Claudio Parmiggiani

« Nous sommes le résultat du passé. C’est nous qui sommes les vrais anciens, dit Parmiggiani. Il faut prendre sa conviction à la lettre. Ses oeuvres ne témoignent pas de notre condition historique. Elles ne sont pas non plus des métaphores de l’art du passé. Quand bien même leur lexique en provient-il, leur modèle ne saurait être qu’intérieur et qu’intime, selon la solitude radicale d’une expérience spirituelle intemporelle.
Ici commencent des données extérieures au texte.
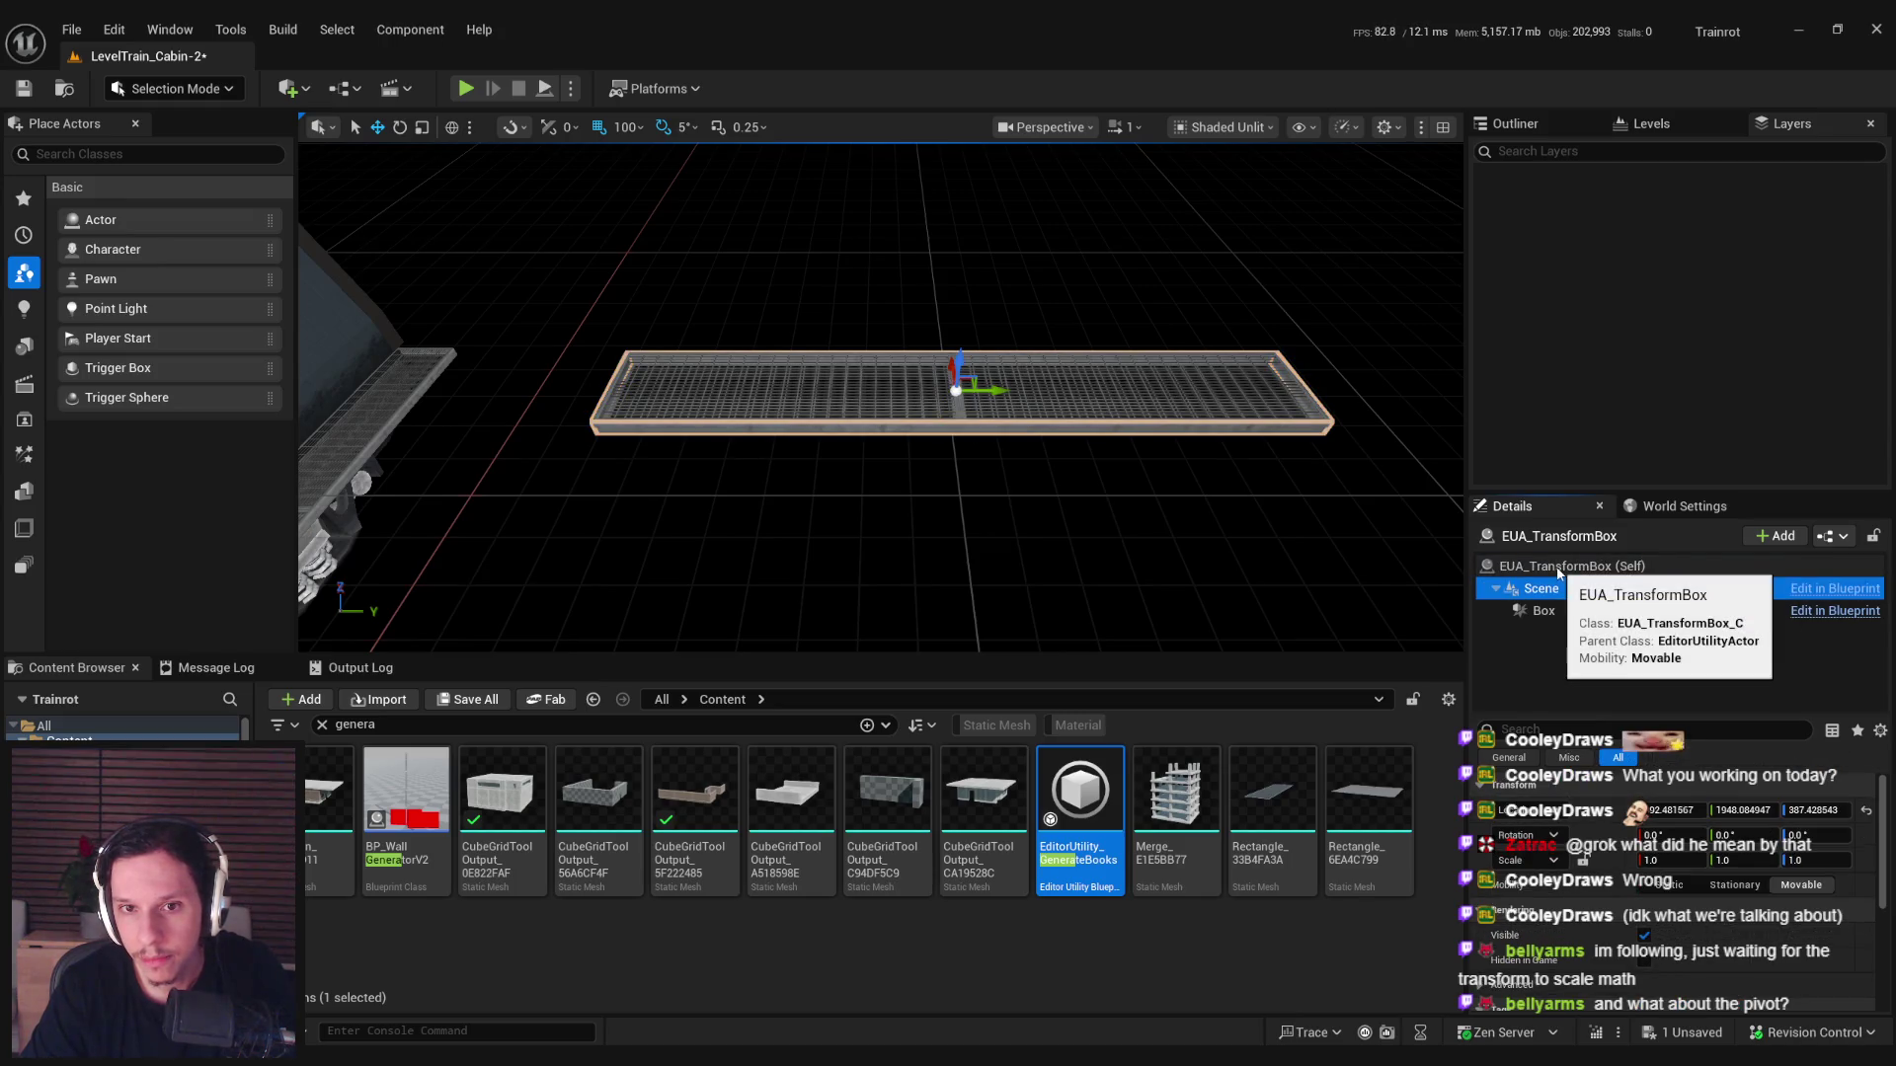
click(1558, 567)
Se tourner vers le passé, c’est simplement une façon de regarder en soi-même, dit-il encore, et aussi : je ne vois pas mes compagnons (Louxor, 1980). L’étrange présence de ses pièces tient à leur condensation intempestive. Elles subsument et annulent le passé dans leur intuition de l’instant, c’est-à-dire de l’éternité. Pour être post-moderne, il faudrait déjà que cette théorie de l’art admette la modernité, c’est-à-dire l’historicisme, et plus encore l’histoire, autrement dit l’irréversibilité du devenir humain et son cortège d’entropies. Le temps de Parmiggiani s’enroule dans une boucle infinie. Les « iconostases » n’ont d’autre lieu que cette assomption. »
(texte de Christian Bernard, extrait de la publication)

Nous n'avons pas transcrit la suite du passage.